Postoperative Pain Trajectories in Cardiac Surgery Patients

1Pain Research Center, Department of Anesthesiology, School of Medicine, University of Utah, 615 Arapeen Drive, Suite 200, Salt Lake City, Utah 84108, USA
2Departments of Anesthesiology and Intensive Care, Friedrich-Schiller University Hospital, 07747 Jena, Germany
3Department of Anesthesiology, Chaim Sheba Medical Center, Sackler School of Medicine, Tel Aviv University, Tel Aviv 69978, Israel
4Department of Cardiac Surgery, Chaim Sheba Medical Center, Sackler School of Medicine, Tel Aviv University, Tel Aviv 69978, Israel

Received 28 July 2011; Revised 20 September 2011; Accepted 4 October 2011

Academic Editor: Robert N. Jamison

Copyright © 2012 C. Richard Chapman et al. This is an open access article distributed under the Creative Commons Attribution License, which permits unrestricted use, distribution, and reproduction in any medium, provided the original work is properly cited.
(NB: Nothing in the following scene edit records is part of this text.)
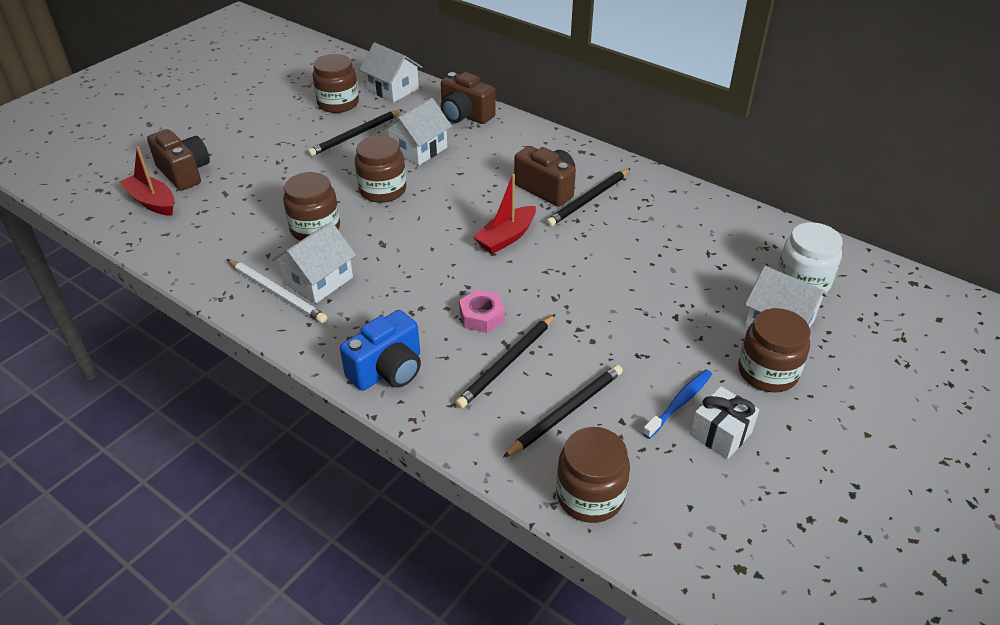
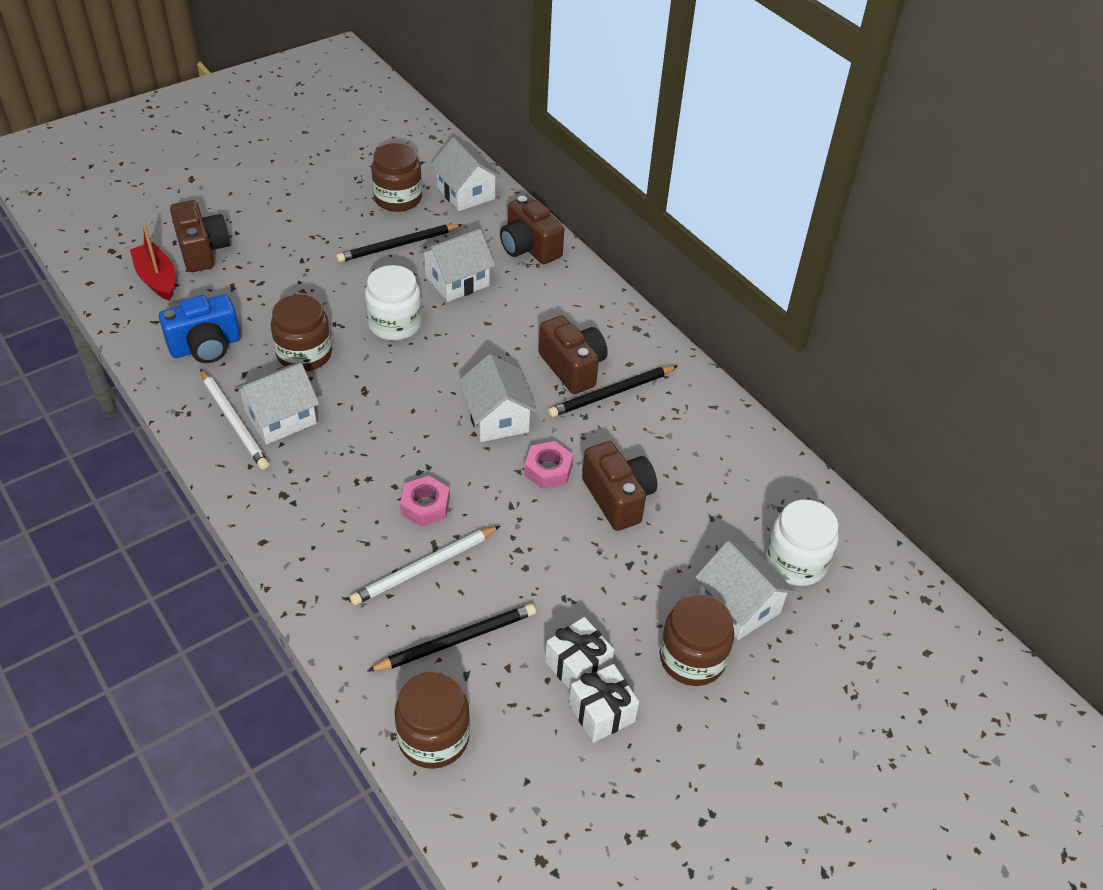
camera: 15 degrees right, 5 degrees up
blue camera [340,310,421,391] -> blue camera moved to [159,294,241,363]
brown jar [355,136,406,203] -> white jar [365,265,422,341]
black pencil [455,314,555,409] -> white pencil [350,526,500,605]
red boat [473,174,536,254] -> white house [459,354,537,442]
blue toothbrush [642,370,712,439] -> white gift [545,617,614,690]
none -> pink nut [524,441,573,489]
none -> brown camera [582,441,657,531]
Poorly controlled postoperative pain is a longstanding and costly problem in medicine. The purposes of this study were to characterize the acute pain trajectories over the first four postoperative days in 83 cardiac surgery patients with a mixed effects model of linear growth to determine whether statistically significant individual differences exist in these pain trajectories, and to compare the quality of measurement by trajectory with conventional pain measurement practices. The data conformed to a linear model that provided slope (rate of change) as a basis for comparing patients. Slopes varied significantly across patients, indicating that the direction and rate of change in pain during the first four days of recovery from surgery differed systematically across individuals. Of the 83 patients, 24 had decreasing pain after surgery, 24 had increasing pain, and the remaining 35 had approximately constant levels of pain over the four postoperative days.